● WHAT THE TASK REQUIRES
Copy out every line of the material below word for word, leaving out the pictures.

Extracted page text data

────

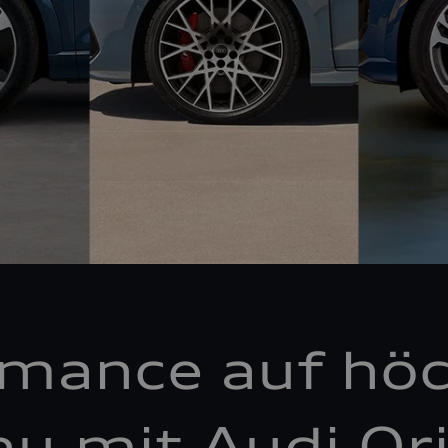
rmance auf hö
au mit Audi Ori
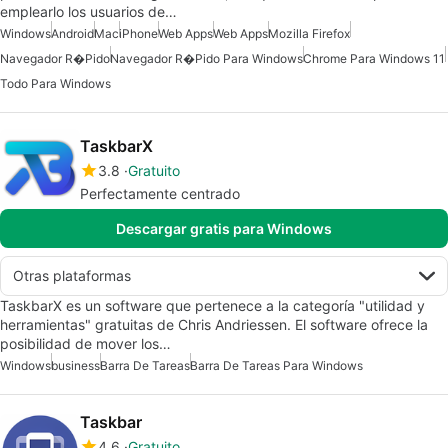
emplearlo los usuarios de…
Windows
Android
Mac
iPhone
Web Apps
Web Apps
Mozilla Firefox
Navegador R�pido
Navegador R�pido Para Windows
Chrome Para Windows 11
Todo Para Windows
TaskbarX
3.8
Gratuito
Perfectamente centrado
Descargar gratis para Windows
Otras plataformas
TaskbarX es un software que pertenece a la categoría "utilidad y
herramientas" gratuitas de Chris Andriessen. El software ofrece la
posibilidad de mover los…
Windows
business
Barra De Tareas
Barra De Tareas Para Windows
Taskbar
4.6
Gratuito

────

● PROBLEM SOLUTION
rmance auf hö
au mit Audi Ori
emplearlo los usuarios de…
Windows
Android
Mac
iPhone
Web Apps
Web Apps
Mozilla Firefox
Navegador R�pido
Navegador R�pido Para Windows
Chrome Para Windows 11
Todo Para Windows
TaskbarX
3.8
Gratuito
Perfectamente centrado
Descargar gratis para Windows
Otras plataformas
TaskbarX es un software que pertenece a la categoría "utilidad y
herramientas" gratuitas de Chris Andriessen. El software ofrece la
posibilidad de mover los…
Windows
business
Barra De Tareas
Barra De Tareas Para Windows
Taskbar
4.6
Gratuito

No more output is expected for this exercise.